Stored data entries
______
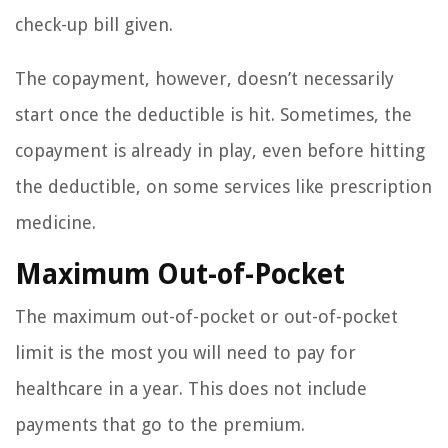
check-up bill given.
The copayment, however, doesn’t necessarily
start once the deductible is hit. Sometimes, the
copayment is already in play, even before hitting
the deductible, on some services like prescription
medicine.
Maximum Out-of-Pocket
The maximum out-of-pocket or out-of-pocket
limit is the most you will need to pay for
healthcare in a year. This does not include
payments that go to the premium.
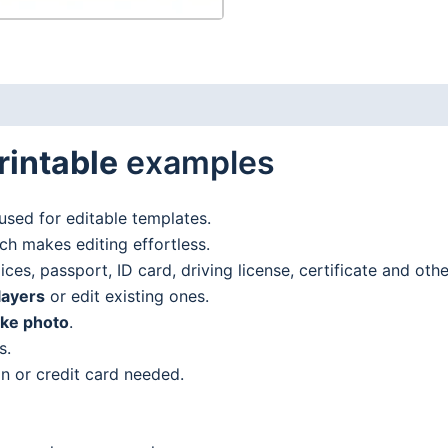
rintable
examples
used for editable templates.
h makes editing effortless.
es, passport, ID card, driving license, certificate and oth
layers
or edit existing ones.
ake photo
.
s.
n or credit card needed.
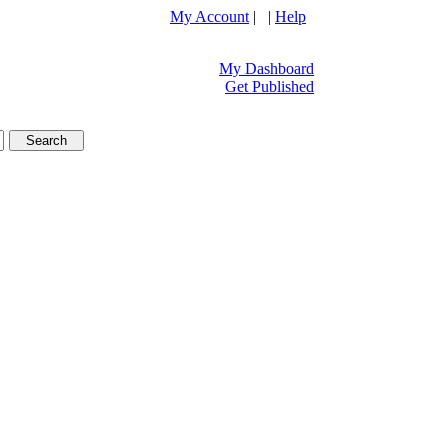
My Account
| |
Help
My Dashboard
Get Published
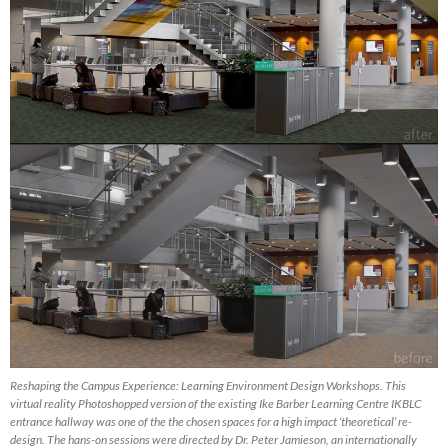
Reshaping the Campus Experience: Learning Environment Design Workshops. This
virtual reality Photoshopped version of the existing Ike Barber Learning Centre IKBLC
entrance hallway was one of the the chosen spaces for a high impact ‘theoretical’ re-
design. The hans-on sessions were directed by Dr. Peter Jamieson, an internationally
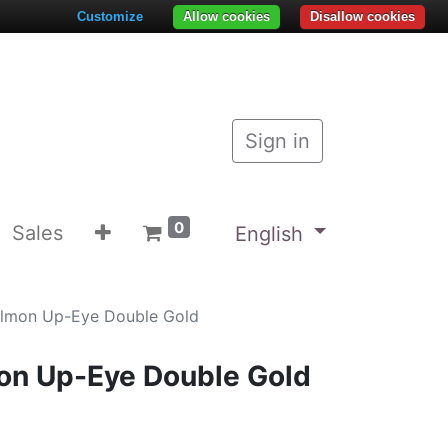
Customize
Allow cookies
Disallow cookies
Sign in
0
Sales
English
almon Up-Eye Double Gold
on Up-Eye Double Gold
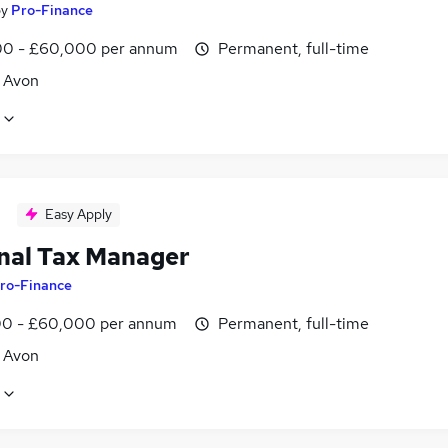
by
Pro-Finance
0 - £60,000 per annum
Permanent, full-time
, Avon
Easy Apply
nal Tax Manager
ro-Finance
0 - £60,000 per annum
Permanent, full-time
, Avon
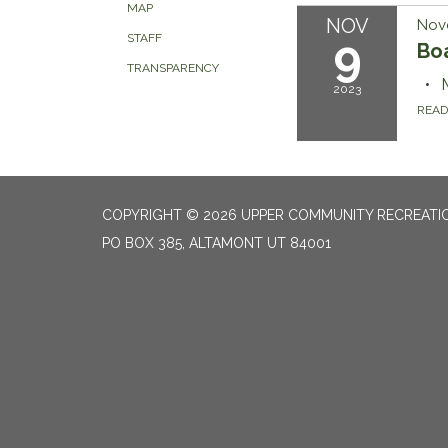
MAP
NOV
Nov
9
STAFF
Bo
TRANSPARENCY
2023
REA
COPYRIGHT © 2026 UPPER COMMUNITY RECREATIO
PO BOX 385, ALTAMONT UT 84001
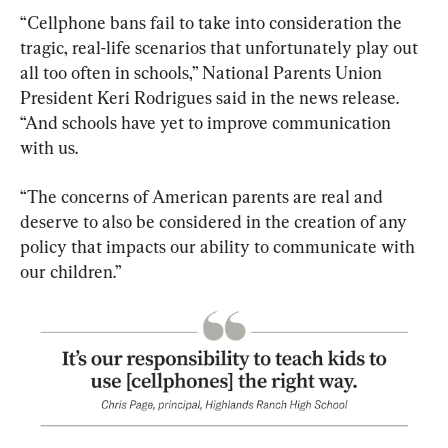
“Cellphone bans fail to take into consideration the 
tragic, real-life scenarios that unfortunately play out 
all too often in schools,” National Parents Union 
President Keri Rodrigues said in the news release. 
“And schools have yet to improve communication 
with us.
“The concerns of American parents are real and 
deserve to also be considered in the creation of any 
policy that impacts our ability to communicate with 
our children.”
______
## Exercise description
Duplicate the lines above word for word, leaving out the picture markers.

## Task answer
check-up bill given.
The copayment, however, doesn’t necessarily
start once the deductible is hit. Sometimes, the
copayment is already in play, even before hitting
the deductible, on some services like prescription
medicine.
Maximum Out-of-Pocket
The maximum out-of-pocket or out-of-pocket
limit is the most you will need to pay for
healthcare in a year. This does not include
payments that go to the premium.
rintable
examples
used for editable templates.
h makes editing effortless.
es, passport, ID card, driving license, certificate and oth
layers
or edit existing ones.
ake photo
.
s.
n or credit card needed.
My Account
| |
Help
My Dashboard
Get Published
Reshaping the Campus Experience: Learning Environment Design Workshops. This
virtual reality Photoshopped version of the existing Ike Barber Learning Centre IKBLC
entrance hallway was one of the the chosen spaces for a high impact ‘theoretical’ re-
design. The hans-on sessions were directed by Dr. Peter Jamieson, an internationally
Customize
Allow cookies
Disallow cookies
Sign in
0
Sales
English
almon Up-Eye Double Gold
on Up-Eye Double Gold
by
Pro-Finance
0 - £60,000 per annum
Permanent, full-time
, Avon
Easy Apply
nal Tax Manager
ro-Finance
0 - £60,000 per annum
Permanent, full-time
, Avon
MAP
NOV
Nov
9
STAFF
Bo
TRANSPARENCY
2023
REA
COPYRIGHT © 2026 UPPER COMMUNITY RECREATIO
PO BOX 385, ALTAMONT UT 84001
“Cellphone bans fail to take into consideration the 
tragic, real-life scenarios that unfortunately play out 
all too often in schools,” National Parents Union 
President Keri Rodrigues said in the news release. 
“And schools have yet to improve communication 
with us.
“The concerns of American parents are real and 
deserve to also be considered in the creation of any 
policy that impacts our ability to communicate with 
our children.”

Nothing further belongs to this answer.